I’m migrating data into YJS and don’t need to keep all the updates since there are no concurrent editors, just the migration script. How can I minimize the data I’m storing? Currently, I use Buffer.from(encodeStateAsUpdate(doc))
and store the binary in SQL. However, it took hundreds or thousands of operations on the Y.Doc
to achieve the migration, resulting in the stored binary being around 5x larger than the original JSON. How can I optimize this?
Maybe you can try the Y.mergeUpdates
API that merges multiple binary updates into one: Document Updates | Yjs Docs
Usually, the encoded Y.Doc will be about 1.4x of the original document after long editing sessions. In some cases (especially when using the v2 encoding Y.encodeStateAsUpdateV2
), the encoded doc might be smaller than the json document.
It could also be an encoding issue. I’ve consulted for several companies that encode the Uint8Array
/ Buffer
using JSON encoding (because of implicit transformation). E.g. instead of storing the binary object, they store the JSON array "[0,1,...]"
which will result in an overhead of about 5x of the original size. Some databases support binary data.
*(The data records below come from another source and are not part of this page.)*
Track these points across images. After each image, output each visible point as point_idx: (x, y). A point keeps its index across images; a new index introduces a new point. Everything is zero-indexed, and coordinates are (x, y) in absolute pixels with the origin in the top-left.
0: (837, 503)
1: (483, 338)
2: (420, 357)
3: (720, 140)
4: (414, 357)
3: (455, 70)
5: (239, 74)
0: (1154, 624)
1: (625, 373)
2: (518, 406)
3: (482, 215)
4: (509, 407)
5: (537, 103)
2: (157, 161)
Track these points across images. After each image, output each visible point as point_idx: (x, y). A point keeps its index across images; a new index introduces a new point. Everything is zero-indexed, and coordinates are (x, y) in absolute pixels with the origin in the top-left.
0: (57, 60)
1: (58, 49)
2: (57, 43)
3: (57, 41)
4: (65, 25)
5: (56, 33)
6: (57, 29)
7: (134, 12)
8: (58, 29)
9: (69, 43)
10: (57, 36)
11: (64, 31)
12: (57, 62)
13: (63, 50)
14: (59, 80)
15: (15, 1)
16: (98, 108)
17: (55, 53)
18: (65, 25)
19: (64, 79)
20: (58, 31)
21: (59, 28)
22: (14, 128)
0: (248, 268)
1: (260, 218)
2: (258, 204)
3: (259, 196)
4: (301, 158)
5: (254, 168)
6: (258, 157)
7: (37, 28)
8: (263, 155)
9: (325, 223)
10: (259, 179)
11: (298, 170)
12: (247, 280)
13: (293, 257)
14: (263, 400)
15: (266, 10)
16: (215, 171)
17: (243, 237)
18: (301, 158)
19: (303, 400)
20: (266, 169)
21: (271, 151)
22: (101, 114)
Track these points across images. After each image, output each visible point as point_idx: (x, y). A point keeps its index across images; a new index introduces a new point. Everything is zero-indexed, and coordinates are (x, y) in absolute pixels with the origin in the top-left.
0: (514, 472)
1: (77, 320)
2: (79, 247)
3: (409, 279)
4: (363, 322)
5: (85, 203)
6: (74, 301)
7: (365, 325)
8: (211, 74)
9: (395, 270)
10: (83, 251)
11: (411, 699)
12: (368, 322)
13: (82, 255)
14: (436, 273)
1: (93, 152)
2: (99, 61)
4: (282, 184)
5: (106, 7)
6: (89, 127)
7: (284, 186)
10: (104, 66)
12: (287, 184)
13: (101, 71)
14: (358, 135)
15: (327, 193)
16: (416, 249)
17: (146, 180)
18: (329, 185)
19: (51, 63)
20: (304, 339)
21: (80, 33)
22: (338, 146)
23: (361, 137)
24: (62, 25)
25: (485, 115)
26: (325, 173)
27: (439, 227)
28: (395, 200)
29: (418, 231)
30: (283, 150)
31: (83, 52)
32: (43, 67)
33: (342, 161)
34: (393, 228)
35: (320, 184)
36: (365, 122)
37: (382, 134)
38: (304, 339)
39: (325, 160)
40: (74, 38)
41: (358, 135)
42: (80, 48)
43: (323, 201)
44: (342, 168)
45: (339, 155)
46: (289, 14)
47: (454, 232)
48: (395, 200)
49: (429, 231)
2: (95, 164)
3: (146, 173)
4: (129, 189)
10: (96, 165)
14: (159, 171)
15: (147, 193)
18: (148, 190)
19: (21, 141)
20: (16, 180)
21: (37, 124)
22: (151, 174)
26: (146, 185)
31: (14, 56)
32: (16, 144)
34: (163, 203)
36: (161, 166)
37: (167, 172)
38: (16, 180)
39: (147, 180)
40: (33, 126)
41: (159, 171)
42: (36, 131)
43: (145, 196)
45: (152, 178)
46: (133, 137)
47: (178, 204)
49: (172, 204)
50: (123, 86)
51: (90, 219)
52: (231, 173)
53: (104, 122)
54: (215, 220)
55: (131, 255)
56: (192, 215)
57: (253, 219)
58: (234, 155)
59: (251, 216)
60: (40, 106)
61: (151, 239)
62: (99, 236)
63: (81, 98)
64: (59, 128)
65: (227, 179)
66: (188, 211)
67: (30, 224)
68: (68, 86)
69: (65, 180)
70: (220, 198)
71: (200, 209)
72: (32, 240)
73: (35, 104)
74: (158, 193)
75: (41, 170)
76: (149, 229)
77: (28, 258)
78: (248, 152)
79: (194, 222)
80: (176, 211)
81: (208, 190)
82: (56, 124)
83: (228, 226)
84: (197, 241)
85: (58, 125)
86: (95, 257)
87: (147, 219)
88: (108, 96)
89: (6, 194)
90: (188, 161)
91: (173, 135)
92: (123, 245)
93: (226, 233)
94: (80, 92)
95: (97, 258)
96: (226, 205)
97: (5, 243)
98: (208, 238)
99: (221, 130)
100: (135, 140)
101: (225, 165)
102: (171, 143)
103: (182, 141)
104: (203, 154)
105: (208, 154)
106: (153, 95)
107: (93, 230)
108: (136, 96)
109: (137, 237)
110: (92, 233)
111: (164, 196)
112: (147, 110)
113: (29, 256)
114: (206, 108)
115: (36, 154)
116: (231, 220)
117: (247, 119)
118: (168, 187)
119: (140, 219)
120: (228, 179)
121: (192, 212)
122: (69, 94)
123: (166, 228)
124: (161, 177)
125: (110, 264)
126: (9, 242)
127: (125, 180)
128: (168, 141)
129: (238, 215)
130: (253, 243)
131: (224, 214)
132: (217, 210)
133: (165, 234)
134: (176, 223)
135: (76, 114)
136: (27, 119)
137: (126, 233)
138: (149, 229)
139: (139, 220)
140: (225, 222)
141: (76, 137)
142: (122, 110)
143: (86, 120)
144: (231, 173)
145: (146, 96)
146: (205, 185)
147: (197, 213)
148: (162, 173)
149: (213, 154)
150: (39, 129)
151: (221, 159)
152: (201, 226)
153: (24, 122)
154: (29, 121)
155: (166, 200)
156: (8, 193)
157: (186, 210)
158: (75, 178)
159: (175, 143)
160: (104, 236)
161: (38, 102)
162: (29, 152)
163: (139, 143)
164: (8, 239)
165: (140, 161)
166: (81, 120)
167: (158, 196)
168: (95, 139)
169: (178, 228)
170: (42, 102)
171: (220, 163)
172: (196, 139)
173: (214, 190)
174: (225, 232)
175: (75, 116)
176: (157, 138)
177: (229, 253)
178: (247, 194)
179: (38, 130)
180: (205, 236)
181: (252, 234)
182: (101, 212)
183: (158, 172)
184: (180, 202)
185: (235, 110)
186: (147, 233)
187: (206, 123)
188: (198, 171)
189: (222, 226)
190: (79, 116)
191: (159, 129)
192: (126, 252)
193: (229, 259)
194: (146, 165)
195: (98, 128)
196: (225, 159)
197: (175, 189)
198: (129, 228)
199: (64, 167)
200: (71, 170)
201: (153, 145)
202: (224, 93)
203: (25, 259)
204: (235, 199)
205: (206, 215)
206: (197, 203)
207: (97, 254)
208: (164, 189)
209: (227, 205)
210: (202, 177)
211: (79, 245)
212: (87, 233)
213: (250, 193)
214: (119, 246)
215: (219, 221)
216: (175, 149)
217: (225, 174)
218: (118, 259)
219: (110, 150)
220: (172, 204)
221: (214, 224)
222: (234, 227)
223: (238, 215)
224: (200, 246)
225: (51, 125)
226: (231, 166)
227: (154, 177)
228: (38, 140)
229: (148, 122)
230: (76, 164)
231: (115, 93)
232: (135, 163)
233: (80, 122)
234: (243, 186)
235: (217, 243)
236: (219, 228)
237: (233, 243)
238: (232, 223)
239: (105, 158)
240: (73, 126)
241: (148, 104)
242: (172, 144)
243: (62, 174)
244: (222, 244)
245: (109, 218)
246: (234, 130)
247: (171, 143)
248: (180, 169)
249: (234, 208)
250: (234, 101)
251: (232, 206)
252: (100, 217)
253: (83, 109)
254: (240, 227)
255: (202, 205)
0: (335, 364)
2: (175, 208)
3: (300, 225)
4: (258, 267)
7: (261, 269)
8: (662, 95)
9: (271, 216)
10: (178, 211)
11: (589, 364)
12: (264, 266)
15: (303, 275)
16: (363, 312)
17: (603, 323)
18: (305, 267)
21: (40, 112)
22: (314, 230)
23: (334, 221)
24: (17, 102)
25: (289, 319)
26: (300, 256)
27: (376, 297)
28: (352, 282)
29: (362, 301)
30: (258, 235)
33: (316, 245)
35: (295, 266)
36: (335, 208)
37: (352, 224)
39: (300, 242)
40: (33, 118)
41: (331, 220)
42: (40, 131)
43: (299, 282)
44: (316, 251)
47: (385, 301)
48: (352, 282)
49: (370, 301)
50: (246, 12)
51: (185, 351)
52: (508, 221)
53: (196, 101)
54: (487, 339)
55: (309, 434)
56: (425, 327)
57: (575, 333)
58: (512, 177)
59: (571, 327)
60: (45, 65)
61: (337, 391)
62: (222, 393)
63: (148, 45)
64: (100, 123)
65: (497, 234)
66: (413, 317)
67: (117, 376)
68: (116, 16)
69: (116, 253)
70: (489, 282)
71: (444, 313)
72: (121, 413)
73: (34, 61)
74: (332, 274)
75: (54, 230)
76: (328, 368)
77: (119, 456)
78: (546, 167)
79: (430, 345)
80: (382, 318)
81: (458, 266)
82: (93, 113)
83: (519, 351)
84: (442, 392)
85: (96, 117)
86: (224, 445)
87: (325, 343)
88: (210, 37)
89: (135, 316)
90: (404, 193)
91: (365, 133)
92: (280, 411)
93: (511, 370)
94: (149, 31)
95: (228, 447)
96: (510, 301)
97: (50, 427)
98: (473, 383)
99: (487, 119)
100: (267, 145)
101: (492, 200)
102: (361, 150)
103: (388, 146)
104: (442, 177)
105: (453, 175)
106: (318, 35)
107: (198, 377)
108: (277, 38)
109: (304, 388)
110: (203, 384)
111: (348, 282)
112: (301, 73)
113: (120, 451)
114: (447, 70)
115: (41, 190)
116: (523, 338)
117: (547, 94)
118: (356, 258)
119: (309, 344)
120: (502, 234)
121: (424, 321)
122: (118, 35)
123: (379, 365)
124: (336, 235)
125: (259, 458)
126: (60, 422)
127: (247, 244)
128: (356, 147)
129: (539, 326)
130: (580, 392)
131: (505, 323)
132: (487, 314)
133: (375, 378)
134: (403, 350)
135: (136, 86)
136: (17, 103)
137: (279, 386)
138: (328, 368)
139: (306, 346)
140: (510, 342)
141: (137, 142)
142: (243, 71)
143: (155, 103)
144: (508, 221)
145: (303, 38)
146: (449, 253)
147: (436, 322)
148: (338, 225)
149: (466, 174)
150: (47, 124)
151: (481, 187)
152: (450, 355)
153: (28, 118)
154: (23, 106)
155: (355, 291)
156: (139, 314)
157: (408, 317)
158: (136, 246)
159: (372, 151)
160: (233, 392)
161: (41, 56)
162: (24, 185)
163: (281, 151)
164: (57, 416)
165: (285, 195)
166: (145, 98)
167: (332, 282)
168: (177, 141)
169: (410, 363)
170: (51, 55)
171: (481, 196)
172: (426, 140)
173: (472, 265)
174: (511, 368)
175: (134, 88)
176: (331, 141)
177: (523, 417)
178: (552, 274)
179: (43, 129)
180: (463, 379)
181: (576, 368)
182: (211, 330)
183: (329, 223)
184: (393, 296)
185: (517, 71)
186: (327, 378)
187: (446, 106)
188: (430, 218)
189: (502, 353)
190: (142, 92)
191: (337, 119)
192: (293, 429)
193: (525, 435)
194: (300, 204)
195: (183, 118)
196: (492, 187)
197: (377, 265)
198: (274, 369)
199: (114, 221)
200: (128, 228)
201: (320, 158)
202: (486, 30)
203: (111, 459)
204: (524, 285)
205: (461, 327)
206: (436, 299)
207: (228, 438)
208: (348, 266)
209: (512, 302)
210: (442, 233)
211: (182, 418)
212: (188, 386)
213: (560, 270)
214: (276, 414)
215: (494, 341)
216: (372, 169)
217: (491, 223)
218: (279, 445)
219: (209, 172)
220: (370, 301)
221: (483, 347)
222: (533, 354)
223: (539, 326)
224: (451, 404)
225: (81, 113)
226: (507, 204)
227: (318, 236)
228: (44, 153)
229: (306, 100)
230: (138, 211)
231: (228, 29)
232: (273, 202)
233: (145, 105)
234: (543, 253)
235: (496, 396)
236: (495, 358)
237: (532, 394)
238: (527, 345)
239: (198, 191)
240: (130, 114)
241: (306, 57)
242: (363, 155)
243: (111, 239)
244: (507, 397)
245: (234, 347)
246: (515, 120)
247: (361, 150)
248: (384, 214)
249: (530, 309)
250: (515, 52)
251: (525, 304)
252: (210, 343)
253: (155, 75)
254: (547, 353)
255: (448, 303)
Otherwise you should use base64 encoding. There is a special section about encoding in the docs that @doodlewind mentioned.
Thanks for the response. I am generating a Buffer from the result of encodeStateAsUpdate(doc) and plonking that straight into mysql as a longblob (binary).
I’m sure this is not relevant but will the update be smaller if I use the constructor syntax of the shared types when migrating? I.e. new Map([lots of data]) rather than map.set lots and lots of times?
No, there shouldn’t be any difference. However, if your encoded YDoc is larger than the JSON document right after initialization, something seems wrong. Yjs encodes things more efficiently than JSON, however it needs to keep part of the history after deletions.